Argues against a tendency to read Kant's talk of 'spontaneity' in terms of contemporary conceptions of intentional action. I suggest, instead, thinking of spontaneity in terms of the requirements of possessing a subjective perspective on the world at all. It also considers how such a view might interact with contemporary discussions of epistemic agency.
'Kant and Kantian Epistemology' (with Lissa Merritt), in S. Hetherington (ed.), Epistemology: the Key Thinkers, Continuum.
'Inner Sense, Self-Affection and Temporal Consciousness in Kant's Critique of Pure Reason'. (Philosophers' Imprint, 2008)
Develops an account of Kant's views on inner sense and empirical self-knowledge (as opposed to pure apperception), a relatively neglected topic among commentators. Argues that while Kant has the resources to give an account of how we know ourselves as situated points of view in a spatiotemporal world, considering his views on inner sense exposes a deep ambivalence in his views about time, as the form of inner sense.
'Self-Knowledge and the Phenomenological Transparency of Belief'. (Philosophers' Imprint, 2014)
Suggests a way to combine two approaches to self-knowledge that have seemed to diverge from each other: namely, an approach that emphasize cognitive phenomenology, and one that emphasizes "transparency". These approaches need not be incompatible with each other, since the phenomenology of consciously judging that p may well involve simply being aware of the external facts (objects, relations) p is about, rather than anything distinctively inner.

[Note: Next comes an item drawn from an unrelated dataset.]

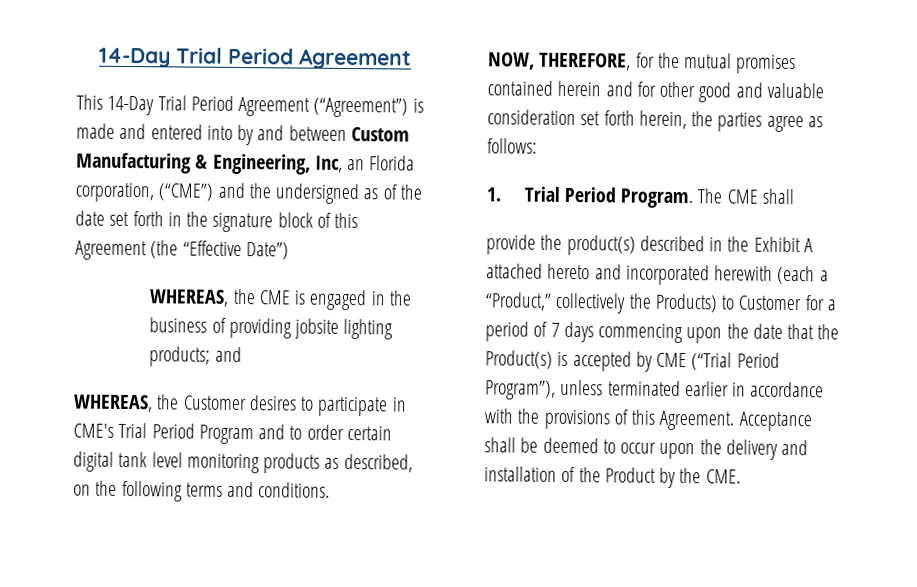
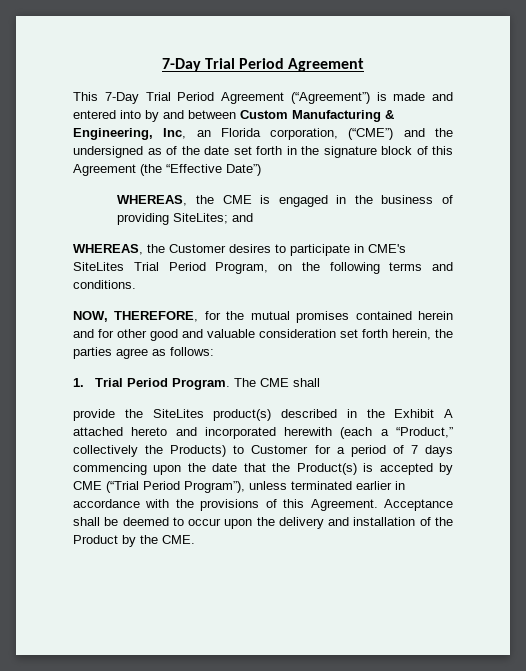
[99,47,171,68] 14-Day -> [161,58,201,72] 7-Day
[107,95,155,116] 14-Day -> [104,92,139,104] 7-Day
[294,318,394,340] [149,346,211,367] jobsite lighting products; -> [173,213,229,224] SiteLites;
[118,422,392,445] [73,451,413,474] Trial Period Program and to order certain digital tank level monitoring products as described, -> [73,262,269,274] SiteLites Trial Period Program,
(563, 242) none -> [152,409,204,418] SiteLites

This is a response to Alex Byrne's 'Transparency, Belief, Intention', also published in PASS. Argues that the 'Doxastic Schema' (from p, infer 'I believe that p') should not be seen as a rule of inference, as it cannot rationally be applied within suppositions.
Argues that time-travel, and specifically the 'paradox of self-visitation' poses no special problem for endurantism (or three-dimensionalism), contrary to what four-dimensionalists (such as Ted Sider) have thought. The core idea is that events are (as Davidson famously argued) individuated in terms of their location in the causal web, not in terms of temporal location.
'Two-Dimensionalism and the Epistemology of Recognition'. (Philosophical Studies, 2009) (PDF)
Argues against neo-descriptivist theories of content that make use of the framework of two-dimensional modal semantics. More specifically, it argues that certain concepts may depend on capacities for perceptual recognition, and in those cases concept-possession is not going to entail the ability to know a priori the conditionals two-dimensionalists predict.